Whether Frank Harris was a racist depends on one's interpretation of the term. Harris' attitudes tended to be distorted by racial stereotyping but he was never a believer in the superiority of one 'race' over another.
Harris lived and died before the Second World War - that bleak lesson in the evils of racist theory - when such ideas were much more mainstream than they are today: it was commonly taken for granted that separate races existed, and that there were traits 'in the blood' which one inherited by virtue of ones racial heritage. Since Harris was not an original thinker, although often unusual in the attitudes he adopted, it is not surprising that he shared this view. Here is a revealing passage from A Long Way from Home, the memoirs of the Jamaican poet Claude McKay, which recounts a meeting with Harris:
Suddenly [Harris] said something like this: "I am wondering whether your sensitivity is hereditary or acquired." I said that I didn't know, that perhaps it was just human. He saw that I was ruffled. I really had a sensation of spurs sprouting on my heels.
"Don't misunderstand me," he said. "Your sensitivity is the quality of your work. Your 'The Park in Spring' sonnet is a remarkable achievement. I read it to a very refined woman and she could not hold back her tears. It takes me back to the humanists of the eighteenth century, touching me like Hood or even something of Wordsworth's. What I mean is, the stock from which you stem - your people - are not sensitive. I saw them at close range, you know, in West Africa and the Sudan. They have plenty of the instinct of the senses, much of which we have 1ost. But the attitude toward life is different; they are not sensitive about human life as we are. Life is cheap in Africa. . . "
I kept silent.
Harris was against the treatment of black people as inferiors but he unthinkingly attempted to read McKay's character in terms of his race. This was for him little more than an intellectual exercise, a striving to understand the world; he did not see that race-based classifications are never neutral.
(As an aside, it was not in fact Harris' blunt probings into his origins that most repelled McKay at their meeting, but his tedious wittering about Jesus. McKay was of a strongly atheistic persuasion, having had a bellyful of religion as a boy, and found Harris' Jesus-fixation incomprehensible).
One strong piece of evidence for the view of Harris as racist is the apparent anti-Semitism displayed in stories such as Mr. Jacob's Philosophy. Tobin and Gertz devoted several pages to a discussion of this matter, arriving at the conclusion that Harris had been guilty of a 'fashionable' anti-Semitism before about 1920 or thereabouts, but age had mellowed him. His championing of the (Jewish) anarchist Emma Goldman is held up as proof that he was not an anti-Semite.
While Harris saw himself as a 'defender of the Jews', for example against their treatment in Russia, at the same time he was capable of gross insensitivity, such as when in the November 1917 issue of Pearson's, he repeatedly refers, in a report about the New York Night Court, to a 'Jew lawyer'. As in his interchange with McKay, he did not see the implicit insult in such a reference, which is that the only reason for mentioning it is to lower the status of the man in question.
Strangely, Harris was himself the sometime target of anti-semitism. Such unlikely bedfellows as Horatio Bottomley and the egregious Kate Stephens were amongst those who spread the rumour that Harris was Jewish. Since Harris was dark of complexion and his origins were uncertain, since moreover he habitually dressed like a financier and liked to hobnob with millionaires, he fitted a certain popular stereotype.
By modern standards, many of the things that Harris wrote and said are capable of a racist interpretation. But Harris did not believe that people deserved less consideration because of their origins or ancestors, merely that different races tended to have different character traits. In a passage in My Life and Loves about Cecil Rhodes he writes:-
As an ideal [Rhode's belief in Anglo-Saxon superiority] seemed to me grotesque. The races of the world to me were like flowers in a garden, and I would cherish every variety for its own especial excellence; far from being too numerous, they were not numerous enough, and there was not enough variety.

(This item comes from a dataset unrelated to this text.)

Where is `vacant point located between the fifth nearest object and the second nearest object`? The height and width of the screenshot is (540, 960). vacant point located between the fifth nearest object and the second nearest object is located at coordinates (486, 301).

This is a lesser evil: it is impossible for example to imagine Harris for example asserting that someone must be 'Hebrew' because of the defects of their nature, as Kate Stephens did of him. Anyone who has read much writing from the Victorian and Edwardian eras will have some across passages, in Oscar Wilde, in Kipling, in Wells, which are uncomfortable for the modern reader for the way that they carelessly presume a shared bias against foreigners or Jews. Harris is in this regard no worse than most of his contemporaries, and did at least attempt to behave fairly towards individuals of all races, even if his manner could be so insensitive as to offend those to whom he intended to be kind.